To drivers speeding by on Interstates 15 and 40, Mojave National Preserve, roughly 150 miles/241 kilometers northeast of Palm Springs, may appear featureless and inhospitable. But a closer look reveals the preserve’s wonders: water-sculpted canyons, ancient lava flows, limestone caverns, massive sand dunes, and Joshua tree forests reaching to a desert horizon.

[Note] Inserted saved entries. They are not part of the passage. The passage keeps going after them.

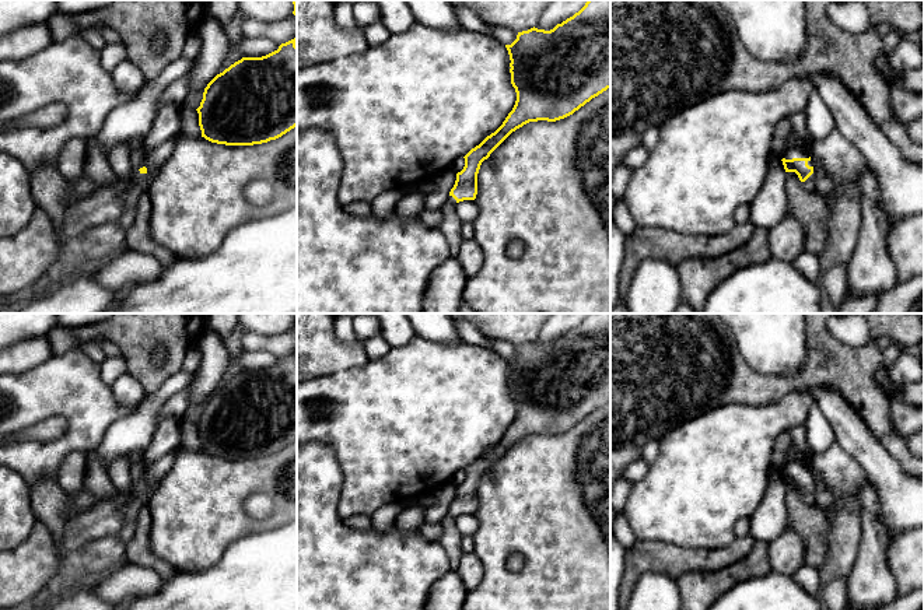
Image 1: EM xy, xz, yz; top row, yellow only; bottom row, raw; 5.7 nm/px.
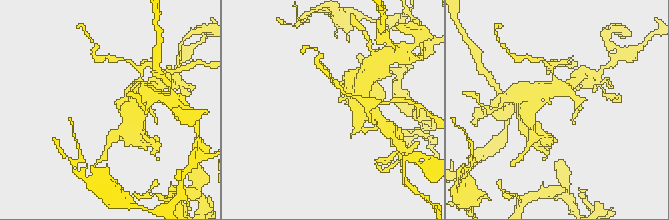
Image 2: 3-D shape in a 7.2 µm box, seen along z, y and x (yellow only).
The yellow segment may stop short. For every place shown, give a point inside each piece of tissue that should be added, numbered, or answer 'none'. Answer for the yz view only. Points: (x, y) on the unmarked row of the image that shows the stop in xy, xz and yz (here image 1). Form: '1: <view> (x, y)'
1: yz (793, 466)

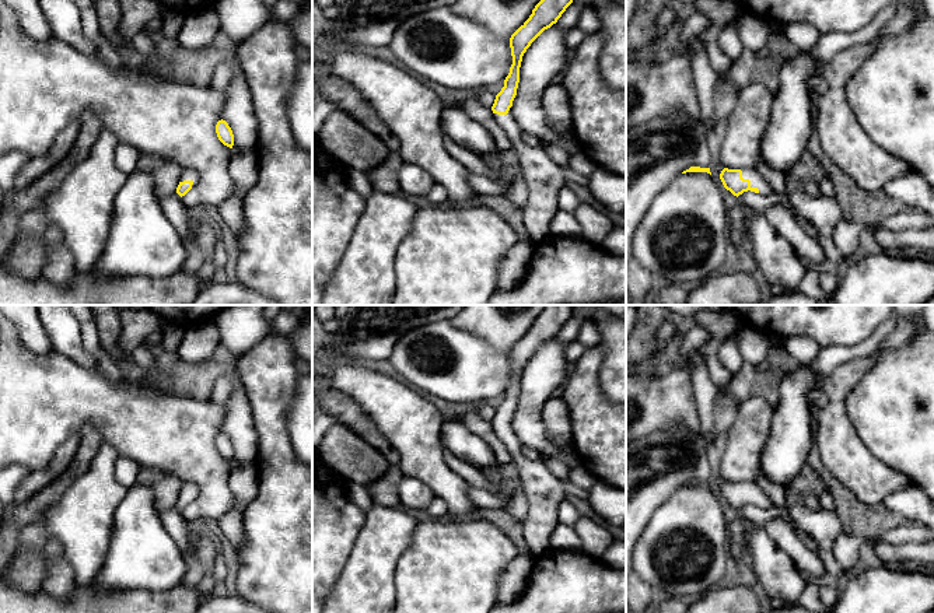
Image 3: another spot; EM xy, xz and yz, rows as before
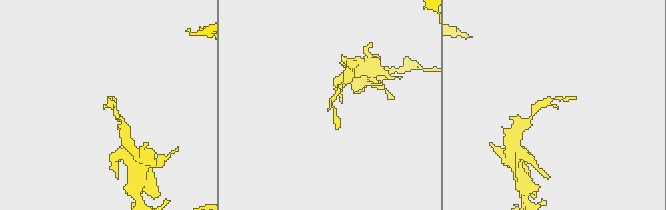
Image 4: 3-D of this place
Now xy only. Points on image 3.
1: xy (188, 487)

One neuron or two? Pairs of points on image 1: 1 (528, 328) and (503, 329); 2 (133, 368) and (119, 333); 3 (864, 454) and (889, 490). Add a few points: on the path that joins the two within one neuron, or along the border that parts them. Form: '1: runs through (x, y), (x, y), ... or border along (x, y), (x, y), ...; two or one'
1: runs through (522, 328), (508, 328); one
2: runs through (133, 360), (132, 346), (128, 342); one
3: runs through (872, 462), (889, 481); one

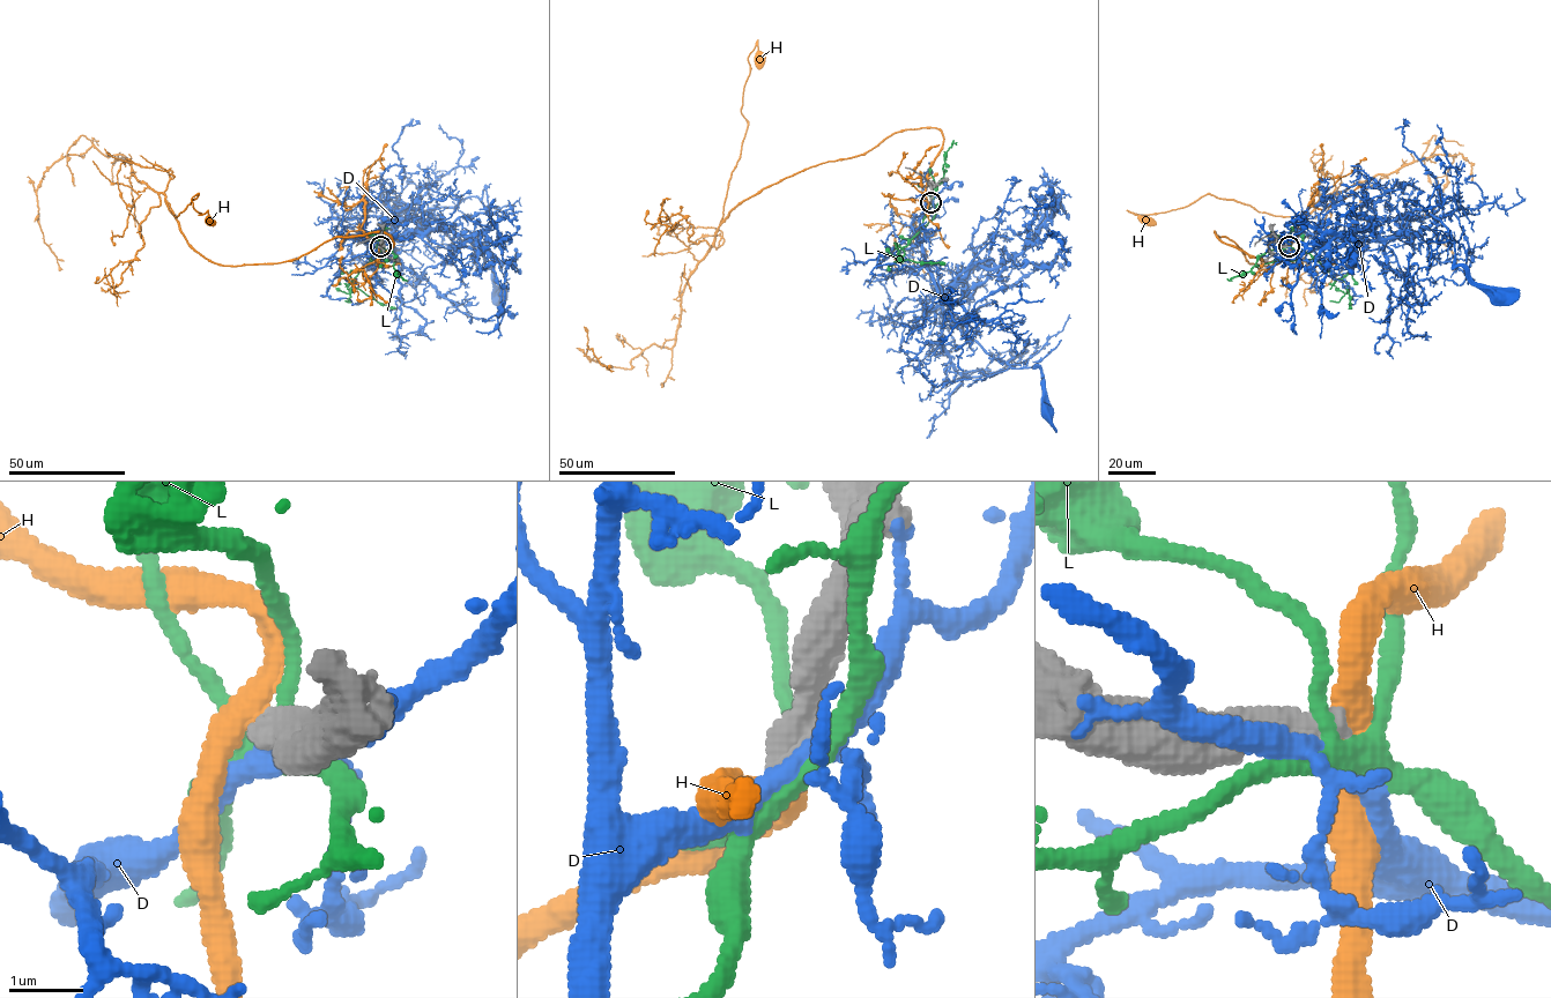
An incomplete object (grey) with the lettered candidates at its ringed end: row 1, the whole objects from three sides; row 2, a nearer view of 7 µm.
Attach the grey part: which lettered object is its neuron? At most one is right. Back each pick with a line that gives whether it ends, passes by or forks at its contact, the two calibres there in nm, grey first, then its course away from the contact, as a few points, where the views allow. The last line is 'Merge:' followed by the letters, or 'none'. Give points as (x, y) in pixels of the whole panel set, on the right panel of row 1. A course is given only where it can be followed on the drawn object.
Merge: none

Start your visit at the preserve’s excellent visitor center, which is housed in the renovated Kelso Depot, a Spanish Mission Revival style railroad stop opened in 1924. Pick up maps and information, then explore the preserve’s highlights. The most popular sunset and sunrise spot is the nearby Kelso Dunes, the second largest dune system in California. These dunes cover 45 square miles/72 square kilometers and soar to more than 600/183 meters, and in spring, desert wildflowers dapple the sands with color. Climb the highest dunes and you’re rewarded with a desert panorama.
After a seven-year closure, Mitchell Caverns—spectacular limestone caves hidden in a hillside at Providence Mountains State Recreation Area—reopened in late 2017. Take an hour-long guided tour—which involves a 1.5-mile round-trip hike to the entrance—to see the caverns and their remarkable dagger-like formations. (Tours are by reservation only and take place Fridays through Sundays and on holiday Mondays.)
Another popular hike—and a memorable workout—is the 3-mile/5-km round-trip trek to the summit of 5,775-foot/1,754-meter Teutonia Peak, the highest point on Cima Dome, an almost perfectly symmetrical formation covered by the world’s largest concentration of Joshua trees. Take plenty of water, and avoid hottest parts of the day. For an extra dose of desert adventure, pitch a tent at either Hole-in-the-Wall or Mid Hills Campground.